TESS 2 is proposed as the first large-scale generalist instruction-following diffusion language model adapted from an existing autoregressive model. Through an adaptation training scheme involving UL2 masking + label shifting + bidirectional attention, combined with reward guidance during inference, it matches or even outperforms equivalent AR models on QA and instruction-following tasks.

Background & Motivation¶

Background: Currently, language models primarily adopt the autoregressive (AR) paradigm, which has achieved tremendous success across various tasks. While diffusion models excel in domains like vision and audio, they remain in the early stages of exploration for language generation.

Limitations of Prior Work: AR models suffer from inherent limitations in planning and self-correction (as token-by-token generation prevents backtracking), and controlling inference-time compute relies on expensive Chain-of-Thought (CoT) methods. Existing diffusion language models remain at small scales, focusing on intrinsic metrics like perplexity, and lack evaluation on general downstream tasks.

Key Challenge: Diffusion LMs naturally possess controllable inference-time compute (by adjusting diffusion steps) and plug-and-play guidance capabilities, but they have not yet been successfully scaled to large-scale general instruction-following scenarios.

Goal: To bridge the gap in general task performance between diffusion LMs and AR LMs, providing a complete training scheme to adapt AR models into diffusion LMs.

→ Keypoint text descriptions
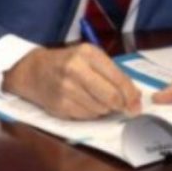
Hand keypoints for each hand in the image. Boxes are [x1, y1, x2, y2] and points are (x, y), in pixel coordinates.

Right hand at [2, 44, 141, 119]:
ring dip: (104, 109)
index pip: (118, 78)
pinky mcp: (60, 105)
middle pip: (111, 97)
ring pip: (100, 109)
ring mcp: (66, 89)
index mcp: (88, 53)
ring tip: (97, 99)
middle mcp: (76, 69)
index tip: (137, 104)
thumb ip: (113, 73)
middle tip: (123, 107)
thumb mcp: (90, 57)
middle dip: (121, 105)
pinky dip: (91, 113)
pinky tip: (84, 103)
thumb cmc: (68, 62)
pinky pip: (87, 116)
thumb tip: (135, 96)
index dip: (131, 95)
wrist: (34, 70)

→ What to do
1. In the TESS 2 text, what do diffusion language models gain by adjusting the number of diffusion steps?
2. List the components of the adaptation training scheme named in the TESS 2 text.
3. Extend the text about TESS 2 with a few more sentences that pick up after its stated goal.
These data have no connection to the text about TESS 2.

→ Exercise answers
1. Controllable inference-time compute.

2. UL2 masking, label shifting, and bidirectional attention.

3.
Key Insight: Instead of training from scratch, this work performs diffusion adaptation based on an existing AR model (Mistral-7B) to reuse pre-trained knowledge, and introduces reward guidance to achieve alignment during inference without additional training.

Core Idea: A three-stage scheme consisting of AR model initialization + simplex diffusion + instruction tuning is employed to train a generalist diffusion LM, with reward guidance utilized for training-free alignment.

Method¶

Overall Architecture¶

The training of TESS 2 consists of three stages:

Diffusion Adaptation: Adapting the AR model (Mistral-7B) into a diffusion LM.
Instruction Tuning: Fine-tuning on instruction data.
Reward Guidance (Inference-time): Utilizing a reward model to guide the generation process at each diffusion step.

Key Design 1: Simplex Diffusion Architecture¶

Function: Diffusion is performed on the probability simplex, rather than in the embedding space or a discrete space.
Why: Maintains the continuity of the diffusion process while accommodating discrete text data; the cross-entropy loss is more stable than MSE.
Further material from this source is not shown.